Fascinating. By default, though, this seems like it would just result in low contrast and difficulty reading, unless turned to opaque mode.
The thing I'd love to see, which to the best of my knowledge isn't possible with normal HDMI/DP/etc, is an opaque monitor that allows rendering an alpha channel as actual transparency. That would allow things like setting your desktop background to transparent, so that when you have one non-fullscreen window, the rest of the screen is transparent.
Are there any display technologies or protocols for sending RGBA to a monitor, and letting the monitor handle the alpha?
That could be made to work by stacking a transparent OLED panel in front of a transparent LCD panel. The LCD would absorb light, and the OLED would emit light.
I just tried to search for some examples, but I can't find any. Maybe the displays can't be made thin enough to eliminate parallax between the two images?
I mean you could always tag transparency as extra bits. Presumably both sides of the link would need to understand this. So you'd send an 8bpc signal as idk 10, which gets you 6bpc of transparency. Or you run a faster framerate where 1 in every N frames is a transparency. It could work.
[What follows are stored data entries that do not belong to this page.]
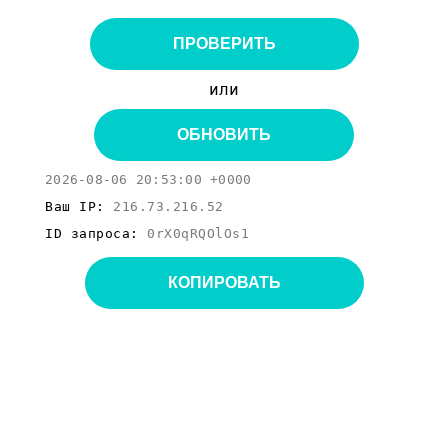
ПРОВЕРИТЬ
или
ОБНОВИТЬ
2026-08-06 20:53:00 +0000
Ваш IP:
216.73.216.52
ID запроса:
0rX0qRQOlOs1
КОПИРОВАТЬ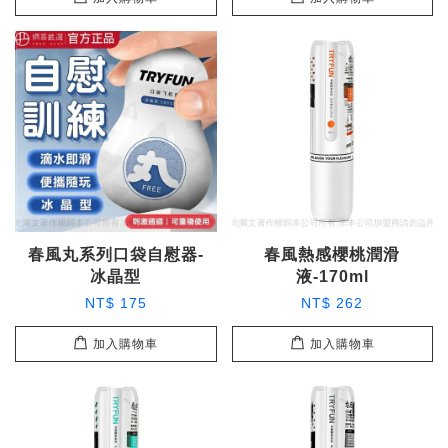
春風丸系列口袋自慰器-
春風熱感櫻桃潤滑
冰晶型
液-170ml
NT$ 175
NT$ 262
加入購物車
加入購物車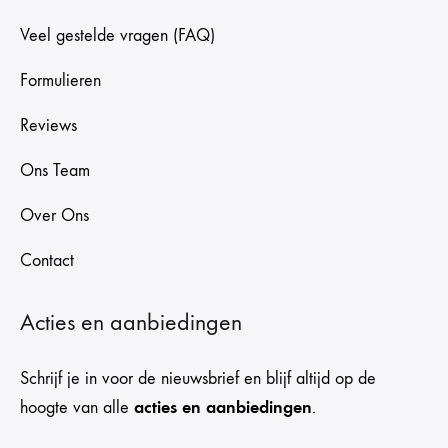
Veel gestelde vragen (FAQ)
Formulieren
Reviews
Ons Team
Over Ons
Contact
Acties en aanbiedingen
Schrijf je in voor de nieuwsbrief en blijf altijd op de
acties en aanbiedingen
hoogte van alle
.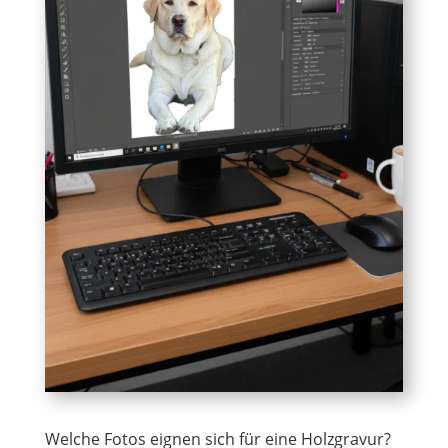
Welche Fotos eignen sich für eine Holzgravur?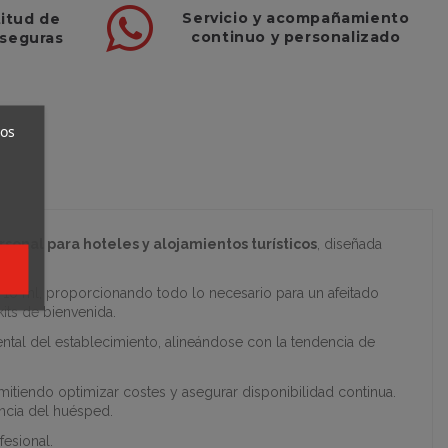
Servicio
y
acompañamiento
titud de
continuo y
personalizado
 seguras
ros
sonal para hoteles y alojamientos turísticos
, diseñada
 10 ml, proporcionando todo lo necesario para un afeitado
kits de bienvenida.
ntal del establecimiento, alineándose con la tendencia de
mitiendo optimizar costes y asegurar disponibilidad continua.
encia del huésped.
fesional.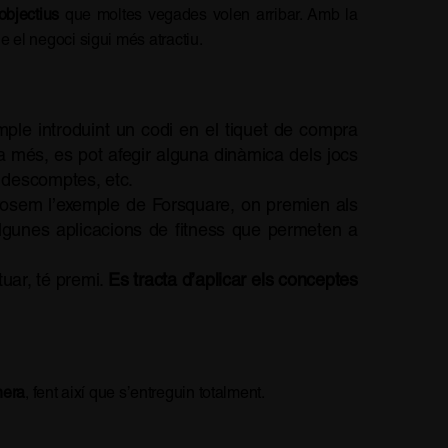
objectius
que moltes vegades volen arribar. Amb la
e el negoci sigui més atractiu.
mple introduint un codi en el tiquet de compra
a més, es pot afegir alguna dinàmica dels jocs
, descomptes, etc.
Posem l’exemple de Forsquare, on premien als
lgunes aplicacions de fitness que permeten a
tuar, té premi.
Es tracta d’aplicar els conceptes
nera
, fent així que s’entreguin totalment.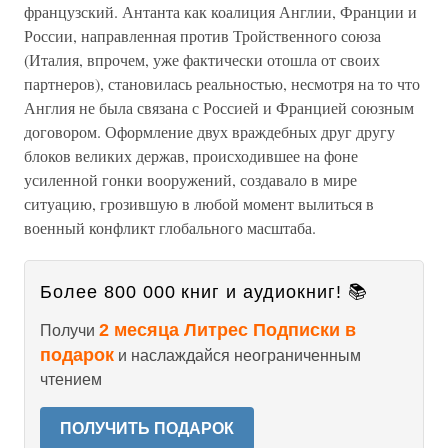
французский. Антанта как коалиция Англии, Франции и
России, направленная против Тройственного союза
(Италия, впрочем, уже фактически отошла от своих
партнеров), становилась реальностью, несмотря на то что
Англия не была связана с Россией и Францией союзным
договором. Оформление двух враждебных друг другу
блоков великих держав, происходившее на фоне
усиленной гонки вооружений, создавало в мире
ситуацию, грозившую в любой момент вылиться в
военный конфликт глобального масштаба.
Более 800 000 книг и аудиокниг! 📚
2 месяца Литрес Подписки в
Получи
подарок
и наслаждайся неограниченным
чтением
ПОЛУЧИТЬ ПОДАРОК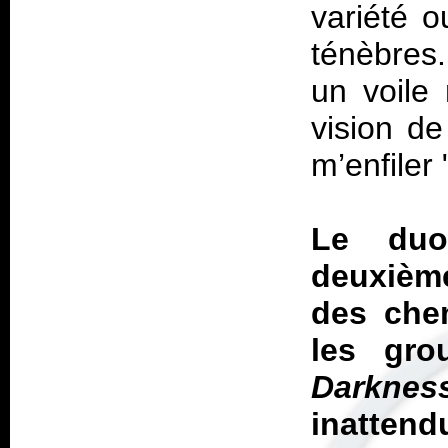
variété o
ténèbres
un voile 
vision de
m’enfiler 
Le duo
deuxième
des chem
les gro
Darknes
inatte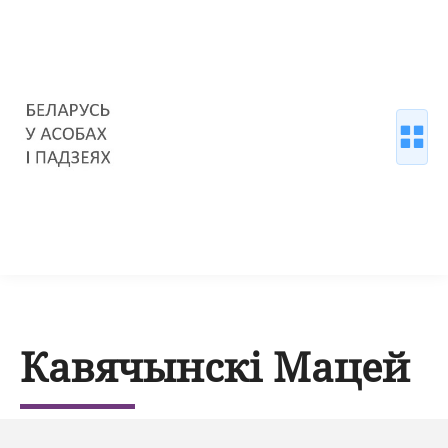
Кавячынскі Мацей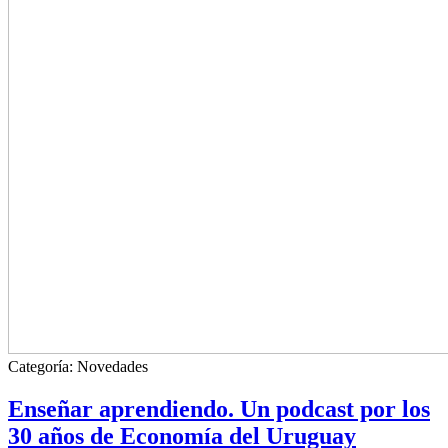
Categoría:
Novedades
Enseñar aprendiendo. Un podcast por los
30 años de Economía del Uruguay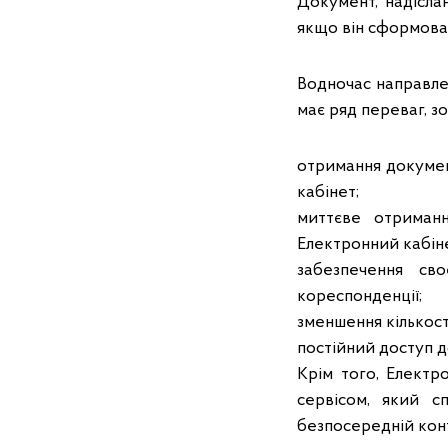
Документ, надісла
якщо він сформован
Водночас направле
має ряд переваг, з
отримання докумен
кабінет;
миттєве отриман
Електронний кабіне
забезпечення сво
кореспонденції;
зменшення кількост
постійний доступ д
Крім того, Електр
сервісом, який с
безпосередній кон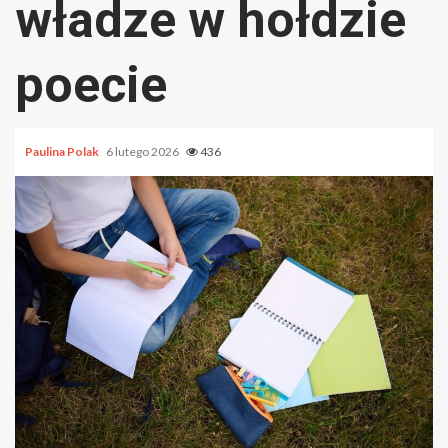
władze w hołdzie
poecie
Paulina Polak
6 lutego 2026
436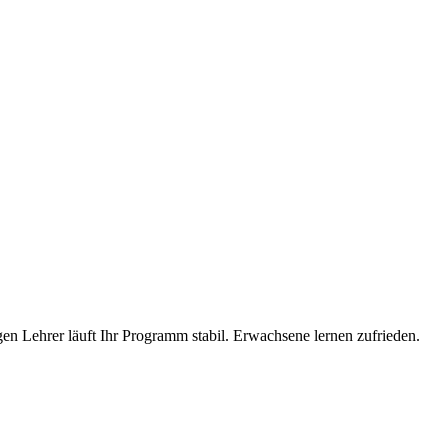
tigen Lehrer läuft Ihr Programm stabil. Erwachsene lernen zufrieden.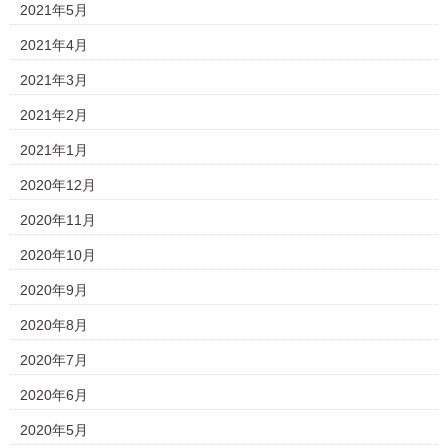
2021年5月
2021年4月
2021年3月
2021年2月
2021年1月
2020年12月
2020年11月
2020年10月
2020年9月
2020年8月
2020年7月
2020年6月
2020年5月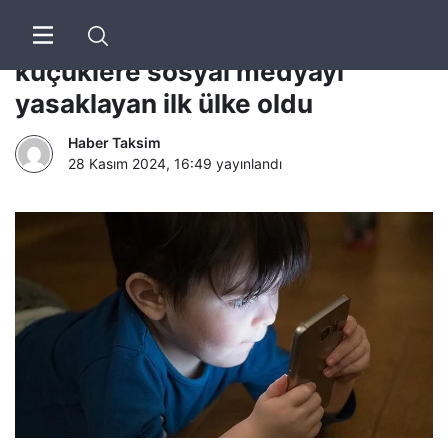
Avustralya, 16 yaşından
küçüklere sosyal medyayı
yasaklayan ilk ülke oldu
Haber Taksim
28 Kasım 2024, 16:49
yayınlandı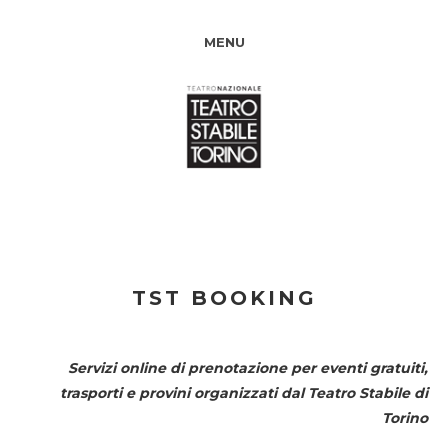
MENU
TST BOOKING
Servizi online di prenotazione per eventi gratuiti,
trasporti e provini organizzati dal
Teatro Stabile di
Torino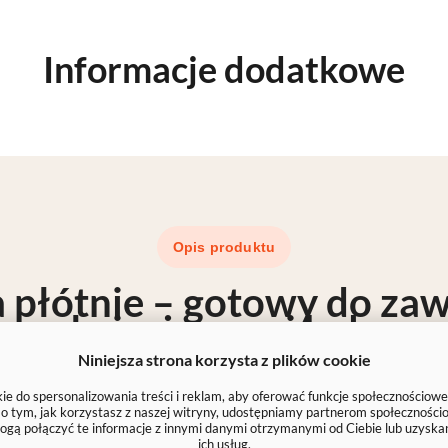
Informacje dodatkowe
Opis produktu
 płótnie –
gotowy do zaw
trwały i z
żywymi koloram
Niniejsza strona korzysta z plików cookie
drukujemy na wysokiej jakości płótnie i
naciągamy 
e do spersonalizowania treści i reklam, aby oferować funkcje społecznościowe
dukt
w 100% gotowy do powieszenia
, który piękni
e o tym, jak korzystasz z naszej witryny, udostępniamy partnerom społecznoś
ogą połączyć te informacje z innymi danymi otrzymanymi od Ciebie lub uzyska
wspomnienia – bez względu na wybrany rozmiar.
ich usług.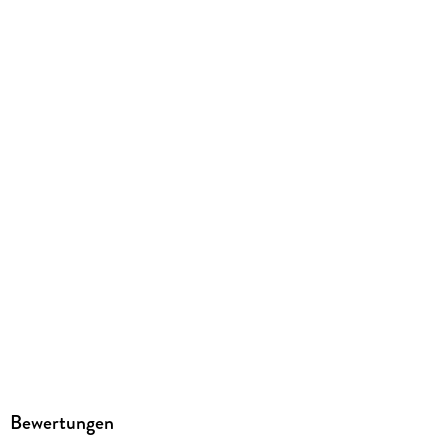
audioparadies
Family Sharing
Ja
Produktart
MP3 format
Dateiformat
MP3
Audioinhalt
Hörbuch
GTIN
9783987472695
Bewertungen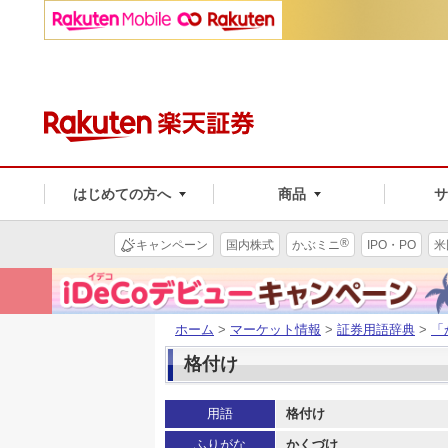
はじめての方へ
商品
®
キャンペーン
国内株式
かぶミニ
IPO・PO
米
ホーム
>
マーケット情報
>
証券用語辞典
>
「
格付け
用語
格付け
ふりがな
かくづけ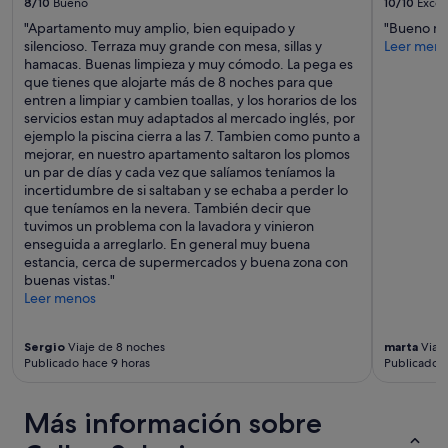
8/10
Bueno
10/10
Excel
s
adicionales.
a
q
"Apartamento muy amplio, bien equipado y
"Bueno m
l
u
silencioso. Terraza muy grande con mesa, sillas y
Leer men
.
e
hamacas. Buenas limpieza y muy cómodo. La pega es
M
h
que tienes que alojarte más de 8 noches para que
u
e
entren a limpiar y cambien toallas, y los horarios de los
c
m
servicios estan muy adaptados al mercado inglés, por
h
o
ejemplo la piscina cierra a las 7. Tambien como punto a
o
s
mejorar, en nuestro apartamento saltaron los plomos
s
e
un par de días y cada vez que salíamos teníamos la
d
s
incertidumbre de si saltaban y se echaba a perder lo
e
t
que teníamos en la nevera. También decir que
t
a
tuvimos un problema con la lavadora y vinieron
a
d
enseguida a arreglarlo. En general muy buena
l
o
estancia, cerca de supermercados y buena zona con
l
.
buenas vistas."
e
E
Leer menos
s
s
y
p
s
Sergio
Viaje de 8 noches
marta
Viaje
e
e
Publicado hace 9 horas
Publicado h
c
r
t
v
a
i
Más información sobre
c
c
u
i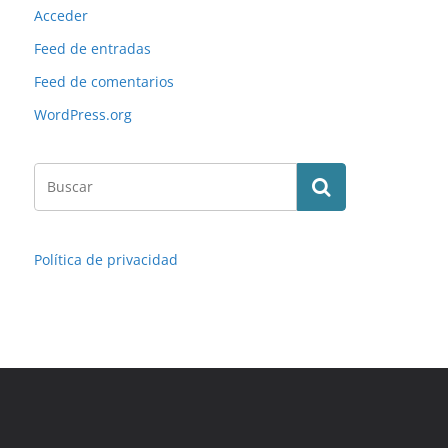
Acceder
Feed de entradas
Feed de comentarios
WordPress.org
Política de privacidad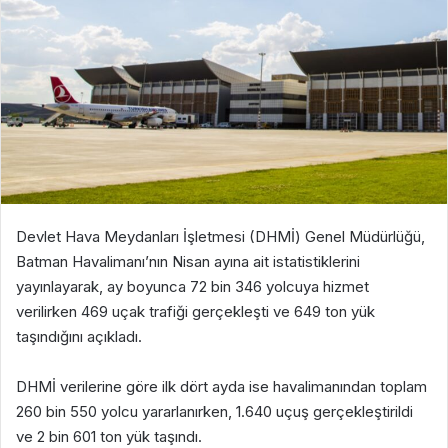
Devlet Hava Meydanları İşletmesi (DHMİ) Genel Müdürlüğü,
Batman Havalimanı’nın Nisan ayına ait istatistiklerini
yayınlayarak, ay boyunca 72 bin 346 yolcuya hizmet
verilirken 469 uçak trafiği gerçekleşti ve 649 ton yük
taşındığını açıkladı.
DHMİ verilerine göre ilk dört ayda ise havalimanından toplam
260 bin 550 yolcu yararlanırken, 1.640 uçuş gerçekleştirildi
ve 2 bin 601 ton yük taşındı.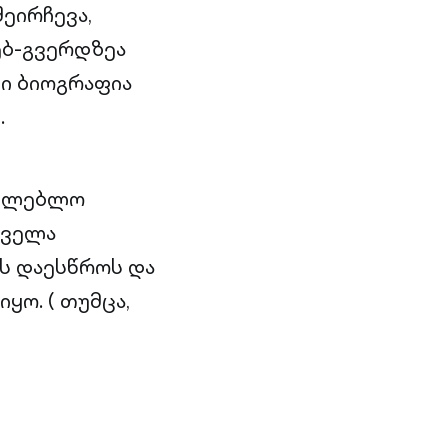
ეირჩევა,
ებ-გვერდზეა
თი ბიოგრაფია
.
ათლებლო
ყველა
ს დაესწროს და
ყო. ( თუმცა,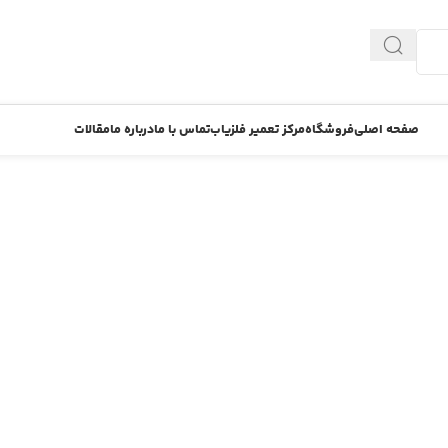
صفحه اصلی
فروشگاه
مرکز تعمیر فلزیاب
تماس با ما
درباره ما
مقالات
The thing I'd love to see, which to the best of my knowledge isn't possible with normal HDMI/DP/etc, is an opaque monitor that allows rendering an alpha channel as actual transparency. That would allow things like setting your desktop background to transparent, so that when you have one non-fullscreen window, the rest of the screen is transparent.
Are there any display technologies or protocols for sending RGBA to a monitor, and letting the monitor handle the alpha?